We owe a kinship duty to those future family members. Just as everything about us we got from others—even those things we most uniquely created in our own lives, we create out of pieces of the things that others gave us the opportunity to use—so too will the people who come after us, our kin, build their worlds from the options we leave them. 

The real wealth we leave to the future will be found in the number of available pathways we leave them. The more options people have, the more ways of doing things, the more durable their resources, the more resilient their systems, the greater the long-term wealth they possess. A large bank account is a kind of option, but it fails in a great many futures. Fortunes dissipate, currencies crash, nations fail. A salmon run on the other hand is also a kind of wealth. It's a kind of wealth that holds its value among a great many potential states of human being. A way of thinking is a kind of wealth that can hold its value in certain circumstances forever. We are made richer by natural capital. We are made richer by cultural capital, by the ability to think a wider variety of things. We are made richer, as well, by the problems we don't inherit. 

When we eradicated smallpox in the wild, we made the world wealthier for generations to come. Hundreds of millions of people who might have died, won’t; untold misery that would have been endured, won’t have to be; losses that would have left families and communities struggling to heal and rebuild will not be felt. We would be poorer if we lived in a world of epidemic smallpox. Similarly, the people of the future will be poorer if we leave them a ruined climate, will be poorer if we leave them a legacy of failed states, crisis zones and mass refugees. The best kinds of legacy wealth are not in fact riches, but are tools for possibility creation; the next best legacies are disasters avoided.

To my mind, much of the point of planetary thinking is to try and tease out what genuine options we might most wisely gift to the future. Planetary thinking is a tool for reclaiming our kinship with the future. It is also a tool, therefore, for doing work that is worth doing. Because any work that impoverishes the future is at best trivial, and most likely deeply immoral. Any work that increases options of the future by allowing it to rest upon a richer base of natural capital, by allowing the people in the future to respond to their problems with a wider, more colorful palette of mental solutions, by allowing the people of the future to confront their own struggles, not to struggle constantly with the problems we have left them: That is good work. 

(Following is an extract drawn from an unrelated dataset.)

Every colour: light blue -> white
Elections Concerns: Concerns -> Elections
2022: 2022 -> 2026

We live at in inflection point today where the amount of bad work being done—work that is at best meaningless and at worst sociopathic—vastly overwhelms the amount of good work being done. Which means those of us who aspire to do some good work while we're here need to be smarter. We need to be clearer about what good work might be; that clarity itself represents no small task. We also need to become the people who can get good work done.

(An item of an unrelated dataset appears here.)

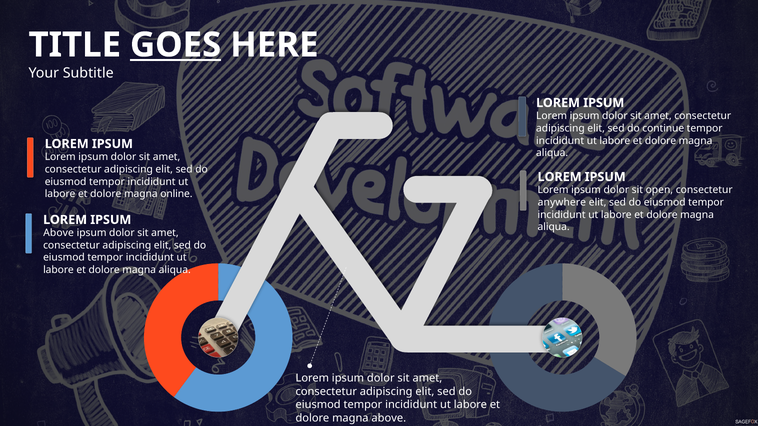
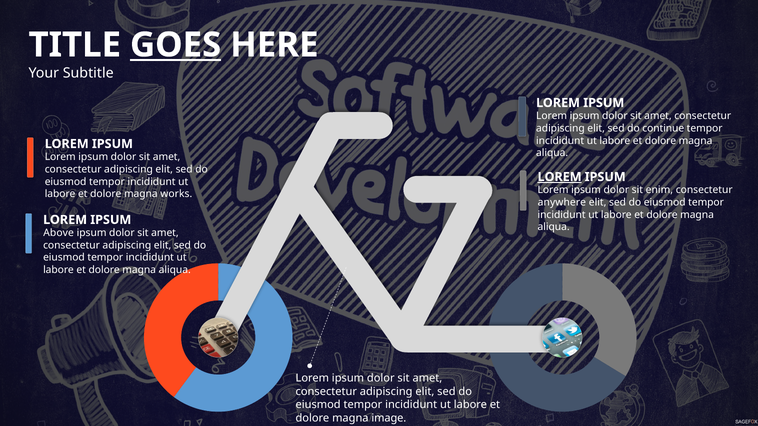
LOREM at (560, 177) underline: none -> present
open: open -> enim
online: online -> works
magna above: above -> image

We are unfortunately obliged with a duty to not only think better but to do better. That duty can weigh heavily on us. It obliges us all to become people who can do more than most of us find comfortable to expect of ourselves. But that duty can also be, I have found, a source of real joy. It lets us connect to the real vitality of a life of the mind. It lets us connect to a way of being in our own experience, using our own particular gifts and skills and knowledge, to try and do something which is really hard, but which also gives life meaning—work engaging both in terms of the craft of action and the experience of purpose that only comes from making things that matter. It also (and I personally think this is no small thing) throws us into the company of remarkable people. 

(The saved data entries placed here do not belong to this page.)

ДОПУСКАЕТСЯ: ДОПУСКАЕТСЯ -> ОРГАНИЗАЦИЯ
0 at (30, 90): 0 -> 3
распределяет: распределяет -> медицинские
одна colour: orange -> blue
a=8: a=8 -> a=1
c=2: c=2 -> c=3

I woke up this morning. I'd been dreaming. Big dreams. I can’t remember what about, other than that there were vistas and journeys and love and flying in those dreams. A feeling came to me as I lay in bed. It was a feeling of continuity and connection. It was a feeling that said within myself, “You are part of something that has been going on for a very long time, and you are part of something that is only just beginning. That thing is the same thing. What do you want to do with your day?”